How big data sets are reasonable to load in d3 visualizations?

In order to answer these questions, I’d like to separate the problem into technical and practical issues that arise with certain sizes of data sets.

From the technical perspective, we have to consider that JavaScript is executed on the client side. Therefore, the amount of data the client can handle depends on the machine running the client, as well as the client and its JavaScript engine itself. This especially holds if tje dataset consists of a very large amount of data points, or if the data set is used in a visualization which requires a lot of calculations, e.g. graphically demanding visualizations.

From the practical perspective, the most important issue is that the user is not getting lost in a huge amount of data points. Again, this highly depends on the visualization itself. For instance, a scatterplot can display a huge amount of data points and the user can still see clusters or regressions. However, if the regression is plotted as well, the data-points may obscure the visibility of the regression line.

What types of visualizations does a limit like that exclude?

This limitation excludes data that is very large considering the size in memory, e.g. image or video data. Data sets that include a vast amount of features, e.g. Markov chains of huge textual datasets.

Additionally, raw/unprocessed display of big data is excluded, which is often not particularly useful anyway.

Give examples of visualizations that must be based on large data sets and discuss how they deal with this.

I was unable to find examples at this time. Perhaps my understanding of what constitutes a large dataset is too restrictive. However, following I am describing techniques that can help with the issue of large data sets.

One can deal with large data sets in different ways. One way of doing it is to reduce the size of the data sets as a pre-processing step. This can be done by sampling or by convolution.

The sampling method can vary vastly, so the choice is important. If the data itself is very similar, the sampling method may be very simple and choose every n-th data point. If the choice of data points can have a bigger impact on the meaning of the data, one has to choose a more sophisticated method, taking into account the properties of the dataset. This can be done by some machine learning methods, such as Principle Component Analysis (PCA), or and method that provides feature reduction. If only a certain part of the data is important, one could simply focus on this particular part and visually hint that there is more, but this part is the most important.

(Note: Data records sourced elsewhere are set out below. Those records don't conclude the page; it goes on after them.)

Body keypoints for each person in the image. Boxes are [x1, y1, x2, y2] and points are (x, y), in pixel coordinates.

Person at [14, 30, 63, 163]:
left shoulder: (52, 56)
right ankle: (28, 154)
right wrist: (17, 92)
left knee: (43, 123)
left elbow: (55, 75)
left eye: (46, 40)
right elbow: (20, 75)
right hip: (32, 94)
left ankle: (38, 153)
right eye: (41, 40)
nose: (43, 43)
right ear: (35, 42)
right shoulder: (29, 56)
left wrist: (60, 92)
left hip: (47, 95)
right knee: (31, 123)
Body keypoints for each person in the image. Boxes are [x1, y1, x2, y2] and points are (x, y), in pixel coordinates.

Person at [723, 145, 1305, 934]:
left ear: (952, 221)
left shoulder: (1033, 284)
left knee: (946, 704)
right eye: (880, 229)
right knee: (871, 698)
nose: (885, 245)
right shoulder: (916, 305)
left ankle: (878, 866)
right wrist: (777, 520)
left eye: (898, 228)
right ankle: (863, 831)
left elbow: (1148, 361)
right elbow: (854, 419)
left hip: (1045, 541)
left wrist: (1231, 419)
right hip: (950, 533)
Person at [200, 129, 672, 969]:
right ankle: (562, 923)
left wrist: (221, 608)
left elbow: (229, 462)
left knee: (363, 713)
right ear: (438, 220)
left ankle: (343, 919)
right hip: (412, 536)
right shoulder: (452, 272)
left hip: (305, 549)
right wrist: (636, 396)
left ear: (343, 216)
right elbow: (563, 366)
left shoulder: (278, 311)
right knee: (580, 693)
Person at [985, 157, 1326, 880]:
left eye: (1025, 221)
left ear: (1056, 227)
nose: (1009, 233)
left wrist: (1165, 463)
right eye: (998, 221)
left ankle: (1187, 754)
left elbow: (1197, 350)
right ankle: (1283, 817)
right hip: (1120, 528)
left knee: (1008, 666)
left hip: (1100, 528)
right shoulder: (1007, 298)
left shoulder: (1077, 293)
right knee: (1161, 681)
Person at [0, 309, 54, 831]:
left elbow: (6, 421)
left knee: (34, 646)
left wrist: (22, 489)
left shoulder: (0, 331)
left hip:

Equally important is the choice for a convolution method. A simple example would be to calculate the mean over several data points, thus reduce the size by a factor equal to the number of data points included in the new mean value.

Another way of dealing with visualizations of huge data sets is to use non-interactive visualizations and render them into pixel graphics or even videos. This task can be done by high performance systems. Contrary to vector graphics, which still require the client to render each element, pixel graphics do not require much effort to be displayed. Unfortunately, they cannot be enlarged without quality loss.

Could you have reduced the size of the data sets in this assignment?

Yes, and actually the NASA already did exactly this in their own visualizations. They have calculated the mean of the temperatures for each year, and in the dataset itself even for each season. However, for this assignment only the mean did not seem very enlightening and the sizes of the data sets were quite manageable, so that we could process the monthly data on the fly.